America the beautiful, fragile, ugly bully needs to peer into the reflection that is "Ragtime" and contemplate how it is that a nation so full of hope and good heart has become so mean and angry.

"Ragtime" asks us to pause and consider why we are so fearful of the future as we are losing confidence in our past.

Theater Latte Da opened its 19th season Saturday in its new permanent home, the Ritz Theater in northeast Minneapolis, with a poignant revival of this musical adapted from E.L. Doctorow's sweeping novel. Though set in fin de siècle New York, "Ragtime" is concerned with the same triumphs and tragedies that are in today's headlines.

Director Peter Rothstein has scaled this once massive show into a stripped down ritual that makes what might have been nostalgia feel current and urgent. Eleven adults and three children tell the parable of our nation's fraught psyche on a bare stage defined by a back brick wall (Michael Hoover's set) and a rolling grand piano that represents ragtime, that syncopated music so full of the rhythms and contradictions in Terrence McNally's script.

Mary Shabatura's lighting scheme uses shadows and small instruments to fine effect, and costume designer Trevor Bowen works overtime to clad the actors for their double and triple roles.

"Ragtime" follows three families through the wrenching transitions of turn-of-the-century America. Father (Daniel S. Hines) is rich enough to seek adventure elsewhere, leaving the home to Mother (Britta Ollmann). Coalhouse Walker Jr. (David L. Murray Jr.) seeks reconciliation through music with his beloved Sarah (Traci Allen Shannon).
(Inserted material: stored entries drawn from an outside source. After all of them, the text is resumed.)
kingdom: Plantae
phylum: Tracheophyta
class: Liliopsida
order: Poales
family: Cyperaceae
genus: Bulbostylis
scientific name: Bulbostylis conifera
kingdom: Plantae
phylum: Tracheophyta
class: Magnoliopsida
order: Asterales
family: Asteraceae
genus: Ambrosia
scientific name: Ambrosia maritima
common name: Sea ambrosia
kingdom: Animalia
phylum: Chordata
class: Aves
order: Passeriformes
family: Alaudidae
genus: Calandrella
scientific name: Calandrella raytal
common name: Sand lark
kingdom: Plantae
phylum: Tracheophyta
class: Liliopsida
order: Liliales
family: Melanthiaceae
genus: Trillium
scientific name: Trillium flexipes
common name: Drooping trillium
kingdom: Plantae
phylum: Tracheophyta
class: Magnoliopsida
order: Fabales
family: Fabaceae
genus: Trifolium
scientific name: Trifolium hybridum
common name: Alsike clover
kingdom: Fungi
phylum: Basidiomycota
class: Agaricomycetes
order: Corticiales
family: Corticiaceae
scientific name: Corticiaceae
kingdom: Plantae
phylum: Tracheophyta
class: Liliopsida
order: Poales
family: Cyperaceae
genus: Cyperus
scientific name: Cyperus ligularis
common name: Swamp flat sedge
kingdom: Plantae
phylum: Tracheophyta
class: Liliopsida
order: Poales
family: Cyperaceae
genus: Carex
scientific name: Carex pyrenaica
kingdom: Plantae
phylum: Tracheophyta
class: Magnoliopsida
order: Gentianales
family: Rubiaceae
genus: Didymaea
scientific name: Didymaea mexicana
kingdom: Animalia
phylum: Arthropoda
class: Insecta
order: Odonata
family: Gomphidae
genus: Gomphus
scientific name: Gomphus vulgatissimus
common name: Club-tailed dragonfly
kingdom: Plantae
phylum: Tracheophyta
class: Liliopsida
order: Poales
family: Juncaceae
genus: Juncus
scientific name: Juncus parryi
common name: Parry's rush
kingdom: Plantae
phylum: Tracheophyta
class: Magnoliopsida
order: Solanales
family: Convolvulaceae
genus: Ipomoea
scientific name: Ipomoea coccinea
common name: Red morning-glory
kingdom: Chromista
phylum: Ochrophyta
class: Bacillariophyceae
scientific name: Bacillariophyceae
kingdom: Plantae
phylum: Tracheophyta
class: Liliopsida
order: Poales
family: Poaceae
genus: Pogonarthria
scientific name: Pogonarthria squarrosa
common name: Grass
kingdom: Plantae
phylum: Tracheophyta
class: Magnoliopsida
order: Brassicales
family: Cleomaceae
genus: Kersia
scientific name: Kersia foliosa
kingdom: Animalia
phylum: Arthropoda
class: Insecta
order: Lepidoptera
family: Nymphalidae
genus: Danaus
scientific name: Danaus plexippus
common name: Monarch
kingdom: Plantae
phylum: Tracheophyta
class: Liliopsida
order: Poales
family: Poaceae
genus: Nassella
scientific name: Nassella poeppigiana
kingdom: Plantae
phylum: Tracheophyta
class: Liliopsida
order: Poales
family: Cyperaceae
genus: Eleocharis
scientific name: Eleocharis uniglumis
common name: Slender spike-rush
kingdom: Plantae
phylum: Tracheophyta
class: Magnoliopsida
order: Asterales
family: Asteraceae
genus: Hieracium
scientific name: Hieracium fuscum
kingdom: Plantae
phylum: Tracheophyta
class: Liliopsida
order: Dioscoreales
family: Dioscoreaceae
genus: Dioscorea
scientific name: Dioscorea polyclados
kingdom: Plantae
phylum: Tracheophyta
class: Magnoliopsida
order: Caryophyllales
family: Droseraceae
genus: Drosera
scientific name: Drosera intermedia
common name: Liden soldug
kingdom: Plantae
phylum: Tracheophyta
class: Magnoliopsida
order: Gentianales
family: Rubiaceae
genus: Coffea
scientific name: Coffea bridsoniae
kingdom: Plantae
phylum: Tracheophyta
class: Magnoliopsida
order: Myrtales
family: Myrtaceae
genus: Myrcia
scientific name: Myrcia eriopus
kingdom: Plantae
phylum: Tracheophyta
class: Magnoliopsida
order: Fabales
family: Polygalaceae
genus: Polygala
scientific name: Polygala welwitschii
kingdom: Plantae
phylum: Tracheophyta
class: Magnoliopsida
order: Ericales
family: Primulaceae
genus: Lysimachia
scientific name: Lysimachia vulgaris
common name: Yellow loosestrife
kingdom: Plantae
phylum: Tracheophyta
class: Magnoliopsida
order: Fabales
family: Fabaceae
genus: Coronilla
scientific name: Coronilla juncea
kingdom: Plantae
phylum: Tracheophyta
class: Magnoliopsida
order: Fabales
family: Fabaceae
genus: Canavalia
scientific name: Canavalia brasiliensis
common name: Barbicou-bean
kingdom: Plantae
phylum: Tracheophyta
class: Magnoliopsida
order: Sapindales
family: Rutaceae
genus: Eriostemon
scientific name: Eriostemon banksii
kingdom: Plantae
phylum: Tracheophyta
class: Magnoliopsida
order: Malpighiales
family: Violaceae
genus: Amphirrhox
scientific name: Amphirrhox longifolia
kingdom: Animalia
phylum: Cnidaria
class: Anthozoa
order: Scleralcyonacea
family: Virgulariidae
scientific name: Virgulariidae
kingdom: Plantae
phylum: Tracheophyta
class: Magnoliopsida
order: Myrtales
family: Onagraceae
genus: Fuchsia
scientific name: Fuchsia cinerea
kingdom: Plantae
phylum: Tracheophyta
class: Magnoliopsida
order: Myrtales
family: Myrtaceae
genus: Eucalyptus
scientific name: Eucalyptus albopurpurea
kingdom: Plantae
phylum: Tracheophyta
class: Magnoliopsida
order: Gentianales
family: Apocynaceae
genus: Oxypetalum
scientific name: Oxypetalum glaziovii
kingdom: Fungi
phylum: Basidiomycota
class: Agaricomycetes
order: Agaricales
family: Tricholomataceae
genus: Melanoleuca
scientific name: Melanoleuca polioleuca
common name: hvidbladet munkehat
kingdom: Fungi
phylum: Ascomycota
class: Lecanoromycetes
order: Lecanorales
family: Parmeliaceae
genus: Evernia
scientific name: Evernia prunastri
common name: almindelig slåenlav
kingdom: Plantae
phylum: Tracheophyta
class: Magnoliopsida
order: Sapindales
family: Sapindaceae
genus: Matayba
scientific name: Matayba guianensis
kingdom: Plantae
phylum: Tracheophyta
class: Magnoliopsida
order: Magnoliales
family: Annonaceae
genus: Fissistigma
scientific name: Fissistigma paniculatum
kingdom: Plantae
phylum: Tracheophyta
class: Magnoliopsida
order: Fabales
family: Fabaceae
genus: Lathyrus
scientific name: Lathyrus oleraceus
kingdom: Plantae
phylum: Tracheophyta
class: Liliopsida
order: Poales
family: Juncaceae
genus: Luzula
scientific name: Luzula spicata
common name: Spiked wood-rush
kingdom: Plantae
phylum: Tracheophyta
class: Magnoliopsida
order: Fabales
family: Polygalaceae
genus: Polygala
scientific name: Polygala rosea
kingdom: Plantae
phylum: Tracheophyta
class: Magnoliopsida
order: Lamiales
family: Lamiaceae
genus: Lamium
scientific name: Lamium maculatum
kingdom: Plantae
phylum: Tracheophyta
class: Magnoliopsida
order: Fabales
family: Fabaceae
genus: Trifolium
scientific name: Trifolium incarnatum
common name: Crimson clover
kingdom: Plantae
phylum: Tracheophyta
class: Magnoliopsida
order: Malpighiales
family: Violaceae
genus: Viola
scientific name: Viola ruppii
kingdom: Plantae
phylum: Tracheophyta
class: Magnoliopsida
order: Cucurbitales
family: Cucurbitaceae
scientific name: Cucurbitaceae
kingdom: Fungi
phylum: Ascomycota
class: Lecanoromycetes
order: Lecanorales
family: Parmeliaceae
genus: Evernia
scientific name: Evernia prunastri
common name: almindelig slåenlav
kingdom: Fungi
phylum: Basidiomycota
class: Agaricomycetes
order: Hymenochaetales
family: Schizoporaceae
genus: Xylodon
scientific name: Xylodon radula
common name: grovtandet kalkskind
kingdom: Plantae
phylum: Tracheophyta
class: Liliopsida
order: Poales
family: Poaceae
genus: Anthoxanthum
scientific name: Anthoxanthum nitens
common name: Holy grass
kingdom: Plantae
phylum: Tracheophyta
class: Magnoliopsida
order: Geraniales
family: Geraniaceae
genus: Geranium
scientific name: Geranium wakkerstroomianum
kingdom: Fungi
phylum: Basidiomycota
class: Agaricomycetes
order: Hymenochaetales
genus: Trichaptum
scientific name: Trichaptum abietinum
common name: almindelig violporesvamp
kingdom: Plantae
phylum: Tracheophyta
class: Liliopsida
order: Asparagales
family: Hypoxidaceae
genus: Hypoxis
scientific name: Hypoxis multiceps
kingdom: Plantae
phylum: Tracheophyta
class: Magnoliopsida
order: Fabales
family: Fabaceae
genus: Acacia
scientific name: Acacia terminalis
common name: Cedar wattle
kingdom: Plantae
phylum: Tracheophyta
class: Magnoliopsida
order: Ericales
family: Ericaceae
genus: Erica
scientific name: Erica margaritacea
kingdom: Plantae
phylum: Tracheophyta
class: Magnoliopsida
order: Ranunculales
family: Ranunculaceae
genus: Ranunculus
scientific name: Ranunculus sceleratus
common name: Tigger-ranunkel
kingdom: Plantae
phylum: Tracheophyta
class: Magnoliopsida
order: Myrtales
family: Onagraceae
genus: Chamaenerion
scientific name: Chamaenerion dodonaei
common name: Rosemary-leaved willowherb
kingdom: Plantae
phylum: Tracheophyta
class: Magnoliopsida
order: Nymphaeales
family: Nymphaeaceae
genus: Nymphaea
Tateh (Sasha Andreev) is fresh off the boat from Eastern Europe and seeking his fortune.

"Ragtime" does not pretend these are terribly complex portraits. The show, with music by Stephen Flaherty and lyrics by Lynn Ahrens, is a pageant of metaphor — a string of vignettes stitched together to tell a larger parable that feels relevant: how the avarice of great wealth seeks its own adventure and comfort; how the aspirations of people of color denied justice can be radicalized into protest, and how immigrants ironically are the greatest believers in the American dream.

And there on the periphery are the celebrities who distract us from what is important.

Ollmann is the pure heart of this show as the sympathetic Mother who takes in an abandoned baby and comforts the child's mom, played by Shannon with many layers of hurt.

Murray's face changes into hard disillusionment as Coalhouse turns to terrorism. Andreev as Tateh and Andre Shoals as Booker T. Washington do excellent work, as do Hines and Riley McNutt as a disillusioned man of privilege. Kelli Foster Warder's choreography uses silhouette to great effect.

Latte Da opened last season at the Ritz with the masterful "Sweeney Todd." The cool virtuosity of that work can't be matched by "Ragtime," but what this musical illustrates so well is the heart that Rothstein and music director Denise Prosek have always brought to Latte Da. And it is more than mere sentiment. Rothstein convinces us that these are the raw and honest emotions of people caught in hard times. This elegant staging provokes and comforts.

America needs provocation and comfort right now. Desperately so.